─── Article ───
These are chat archives for nextflow-io/nextflow

21st
May 2019
Paolo Di Tommaso
@pditommaso
May 21 05:59
I guess some mess in the container env, make sure it uses bash (not sh) and has ps installed
Alaa Badredine
@AlaaBadredine_twitter
May 21 13:45
Is there a way to get the directory path of Nextflow script and script name ?For example, we have nextflow run /media/Nextflow/scripts/AwesomeScript.nf. I would like to have /media/Nextflow/scripts/ and AwesomeScript.nf
is there a function that allows to do this ?
─── Information provided ───
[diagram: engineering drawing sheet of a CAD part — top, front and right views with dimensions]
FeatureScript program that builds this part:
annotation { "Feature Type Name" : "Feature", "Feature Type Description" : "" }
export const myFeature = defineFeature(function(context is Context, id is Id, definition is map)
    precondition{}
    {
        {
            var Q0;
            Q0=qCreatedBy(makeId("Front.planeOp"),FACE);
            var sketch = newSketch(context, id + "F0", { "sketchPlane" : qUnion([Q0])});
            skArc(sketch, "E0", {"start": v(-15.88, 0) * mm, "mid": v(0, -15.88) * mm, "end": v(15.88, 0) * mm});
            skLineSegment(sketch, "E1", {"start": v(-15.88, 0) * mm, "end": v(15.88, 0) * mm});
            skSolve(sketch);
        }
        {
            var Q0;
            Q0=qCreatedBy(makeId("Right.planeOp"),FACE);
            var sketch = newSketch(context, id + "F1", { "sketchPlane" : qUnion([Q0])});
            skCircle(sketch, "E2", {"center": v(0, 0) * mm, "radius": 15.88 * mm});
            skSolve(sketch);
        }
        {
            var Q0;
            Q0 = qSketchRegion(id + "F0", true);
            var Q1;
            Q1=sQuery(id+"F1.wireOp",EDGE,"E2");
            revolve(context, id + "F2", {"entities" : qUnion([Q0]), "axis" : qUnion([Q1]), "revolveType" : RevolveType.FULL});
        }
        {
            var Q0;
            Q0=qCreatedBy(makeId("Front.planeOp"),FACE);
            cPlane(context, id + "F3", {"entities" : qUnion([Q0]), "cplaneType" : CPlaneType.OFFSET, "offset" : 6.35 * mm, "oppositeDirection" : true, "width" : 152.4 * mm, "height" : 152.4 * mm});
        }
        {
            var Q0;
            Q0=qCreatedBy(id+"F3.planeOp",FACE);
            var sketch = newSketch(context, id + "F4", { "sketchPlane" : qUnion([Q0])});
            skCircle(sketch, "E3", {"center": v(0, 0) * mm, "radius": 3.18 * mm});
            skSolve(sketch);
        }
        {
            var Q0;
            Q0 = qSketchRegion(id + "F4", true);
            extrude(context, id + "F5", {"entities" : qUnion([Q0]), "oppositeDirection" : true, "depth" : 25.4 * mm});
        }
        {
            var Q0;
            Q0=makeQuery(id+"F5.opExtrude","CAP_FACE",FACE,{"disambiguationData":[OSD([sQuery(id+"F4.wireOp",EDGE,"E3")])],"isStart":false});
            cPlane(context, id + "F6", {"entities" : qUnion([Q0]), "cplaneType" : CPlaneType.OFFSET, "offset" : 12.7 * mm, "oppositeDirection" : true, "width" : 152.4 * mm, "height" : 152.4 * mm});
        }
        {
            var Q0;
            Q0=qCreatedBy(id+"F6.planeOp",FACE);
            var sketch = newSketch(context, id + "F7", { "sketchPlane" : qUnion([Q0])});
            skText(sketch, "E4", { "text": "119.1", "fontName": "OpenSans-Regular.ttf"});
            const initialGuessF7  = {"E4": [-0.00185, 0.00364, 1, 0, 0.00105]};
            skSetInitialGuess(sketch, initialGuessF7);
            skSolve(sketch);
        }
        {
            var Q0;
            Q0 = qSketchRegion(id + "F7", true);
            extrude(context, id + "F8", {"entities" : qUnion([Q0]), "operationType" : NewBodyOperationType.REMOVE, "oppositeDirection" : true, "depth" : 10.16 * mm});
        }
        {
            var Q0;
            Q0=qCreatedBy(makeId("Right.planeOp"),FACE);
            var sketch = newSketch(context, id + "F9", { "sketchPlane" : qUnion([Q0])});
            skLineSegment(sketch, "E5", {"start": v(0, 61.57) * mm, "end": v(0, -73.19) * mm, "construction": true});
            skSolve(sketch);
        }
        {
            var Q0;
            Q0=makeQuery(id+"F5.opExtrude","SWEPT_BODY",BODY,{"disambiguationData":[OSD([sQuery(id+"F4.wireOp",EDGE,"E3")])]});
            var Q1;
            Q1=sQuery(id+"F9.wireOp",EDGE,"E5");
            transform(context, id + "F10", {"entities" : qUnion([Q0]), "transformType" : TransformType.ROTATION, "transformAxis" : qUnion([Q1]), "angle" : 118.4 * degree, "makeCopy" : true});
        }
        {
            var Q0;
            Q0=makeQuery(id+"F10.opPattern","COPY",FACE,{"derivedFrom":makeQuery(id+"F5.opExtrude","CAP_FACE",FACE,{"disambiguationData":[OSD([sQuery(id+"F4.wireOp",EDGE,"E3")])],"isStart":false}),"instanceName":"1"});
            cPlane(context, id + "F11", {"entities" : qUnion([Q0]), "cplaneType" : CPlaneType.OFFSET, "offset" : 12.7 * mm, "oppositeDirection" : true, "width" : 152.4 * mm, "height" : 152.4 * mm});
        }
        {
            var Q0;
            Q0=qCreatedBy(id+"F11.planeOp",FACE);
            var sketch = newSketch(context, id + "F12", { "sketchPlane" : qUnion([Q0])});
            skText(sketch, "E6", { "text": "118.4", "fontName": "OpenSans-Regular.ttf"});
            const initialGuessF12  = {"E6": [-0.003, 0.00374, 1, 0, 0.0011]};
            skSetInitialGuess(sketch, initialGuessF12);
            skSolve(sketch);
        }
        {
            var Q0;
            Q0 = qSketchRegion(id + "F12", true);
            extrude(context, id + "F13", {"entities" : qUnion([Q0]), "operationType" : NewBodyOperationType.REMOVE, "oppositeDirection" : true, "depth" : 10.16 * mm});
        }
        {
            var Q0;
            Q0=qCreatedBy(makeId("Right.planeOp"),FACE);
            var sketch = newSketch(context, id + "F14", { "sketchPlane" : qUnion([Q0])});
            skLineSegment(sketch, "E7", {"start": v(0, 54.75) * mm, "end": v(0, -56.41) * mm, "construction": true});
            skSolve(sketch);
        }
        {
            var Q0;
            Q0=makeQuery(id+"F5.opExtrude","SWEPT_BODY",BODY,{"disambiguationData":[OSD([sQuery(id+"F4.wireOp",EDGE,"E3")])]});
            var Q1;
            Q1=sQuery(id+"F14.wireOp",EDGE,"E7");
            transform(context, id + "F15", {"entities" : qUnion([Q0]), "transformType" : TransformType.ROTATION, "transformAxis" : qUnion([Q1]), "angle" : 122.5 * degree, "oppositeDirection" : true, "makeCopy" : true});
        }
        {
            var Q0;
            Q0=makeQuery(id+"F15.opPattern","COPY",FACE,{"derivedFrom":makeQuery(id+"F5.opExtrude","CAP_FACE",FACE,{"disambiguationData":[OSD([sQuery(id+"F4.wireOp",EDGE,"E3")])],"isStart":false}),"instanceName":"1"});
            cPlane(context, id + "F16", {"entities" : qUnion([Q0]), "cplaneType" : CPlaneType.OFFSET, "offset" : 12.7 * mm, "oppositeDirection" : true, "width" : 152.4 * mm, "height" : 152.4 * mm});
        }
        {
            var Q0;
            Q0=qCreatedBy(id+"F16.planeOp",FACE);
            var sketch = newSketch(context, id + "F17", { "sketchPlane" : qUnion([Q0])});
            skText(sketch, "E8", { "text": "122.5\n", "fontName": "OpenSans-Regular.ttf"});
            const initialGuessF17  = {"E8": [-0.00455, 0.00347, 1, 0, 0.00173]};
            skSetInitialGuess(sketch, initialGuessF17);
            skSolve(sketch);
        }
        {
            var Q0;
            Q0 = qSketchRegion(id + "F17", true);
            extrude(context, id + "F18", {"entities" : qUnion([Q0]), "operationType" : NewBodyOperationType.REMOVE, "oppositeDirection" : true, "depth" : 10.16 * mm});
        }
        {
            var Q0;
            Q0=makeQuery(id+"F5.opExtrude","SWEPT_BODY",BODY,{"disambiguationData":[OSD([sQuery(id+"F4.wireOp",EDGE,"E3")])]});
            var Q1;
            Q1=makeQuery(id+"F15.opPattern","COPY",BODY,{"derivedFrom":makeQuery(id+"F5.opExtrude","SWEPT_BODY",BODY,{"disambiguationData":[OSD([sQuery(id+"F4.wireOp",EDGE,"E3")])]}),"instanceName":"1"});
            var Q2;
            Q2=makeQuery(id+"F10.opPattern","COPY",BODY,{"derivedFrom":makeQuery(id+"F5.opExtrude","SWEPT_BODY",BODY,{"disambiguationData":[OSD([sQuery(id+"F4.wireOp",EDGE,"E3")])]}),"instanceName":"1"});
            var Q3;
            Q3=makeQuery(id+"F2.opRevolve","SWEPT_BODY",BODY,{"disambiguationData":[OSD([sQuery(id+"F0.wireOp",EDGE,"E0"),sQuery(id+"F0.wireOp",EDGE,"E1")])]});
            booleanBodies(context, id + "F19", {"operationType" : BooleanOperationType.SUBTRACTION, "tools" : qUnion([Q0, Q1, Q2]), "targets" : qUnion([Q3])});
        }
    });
───
Your objective:
Pull out the Nextflow chat archive above and reproduce it word for word, from its first line to its last.

Answer to the task:
These are chat archives for nextflow-io/nextflow

21st
May 2019
Paolo Di Tommaso
@pditommaso
May 21 05:59
I guess some mess in the container env, make sure it uses bash (not sh) and has ps installed
Alaa Badredine
@AlaaBadredine_twitter
May 21 13:45
Is there a way to get the directory path of Nextflow script and script name ?For example, we have nextflow run /media/Nextflow/scripts/AwesomeScript.nf. I would like to have /media/Nextflow/scripts/ and AwesomeScript.nf
is there a function that allows to do this ?